(Data excerpt Opens)

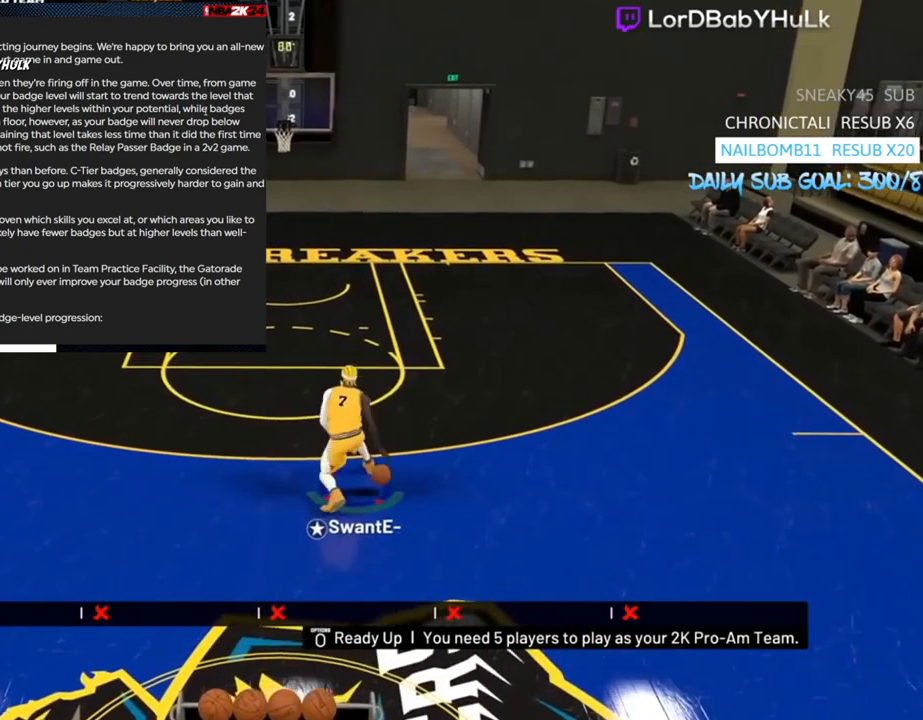
{"buttons": [], "left_stick": "center", "right_stick": "center", "events": []}
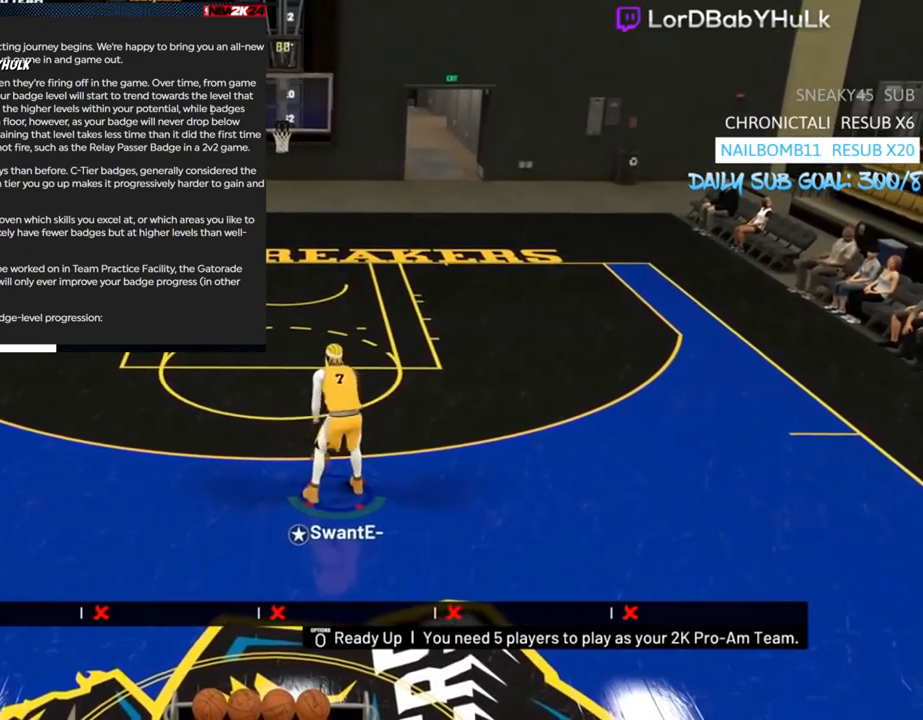
{"buttons": [], "left_stick": "down-left", "right_stick": "center", "events": [[367, "left_stick", "down"], [500, "left_stick", "down-left"]]}
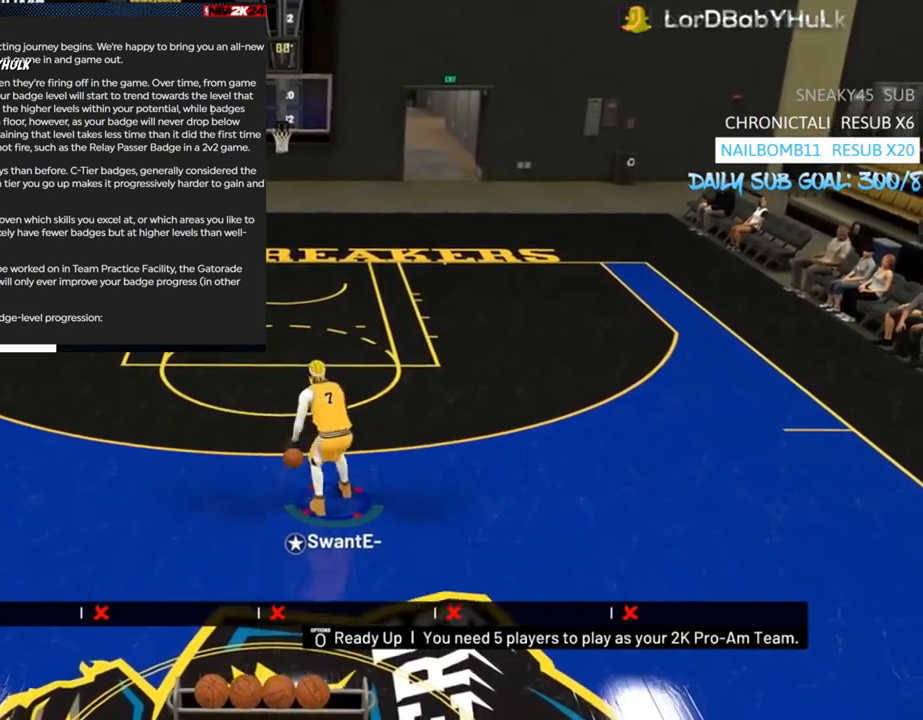
{"buttons": [], "left_stick": "left", "right_stick": "center", "events": [[467, "left_stick", "left"]]}
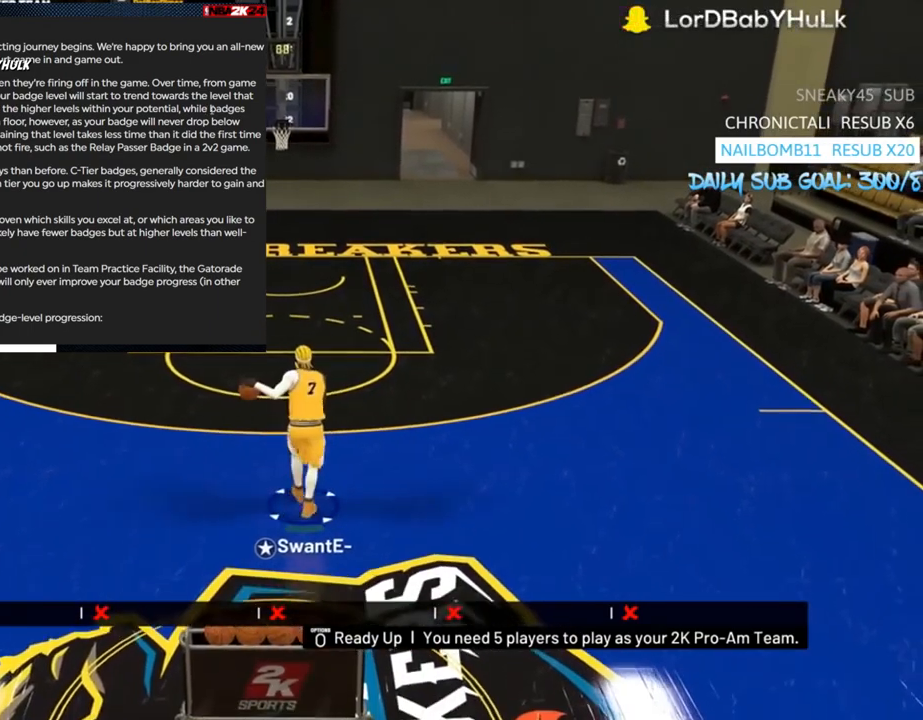
{"buttons": [], "left_stick": "left", "right_stick": "center", "events": []}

(Data excerpt Closes)

**Exercise objective:** Return the data above in its exact wording, with none of the pictures.

**Task result:**
{"buttons": [], "left_stick": "center", "right_stick": "center", "events": []}
{"buttons": [], "left_stick": "down-left", "right_stick": "center", "events": [[367, "left_stick", "down"], [500, "left_stick", "down-left"]]}
{"buttons": [], "left_stick": "left", "right_stick": "center", "events": [[467, "left_stick", "left"]]}
{"buttons": [], "left_stick": "left", "right_stick": "center", "events": []}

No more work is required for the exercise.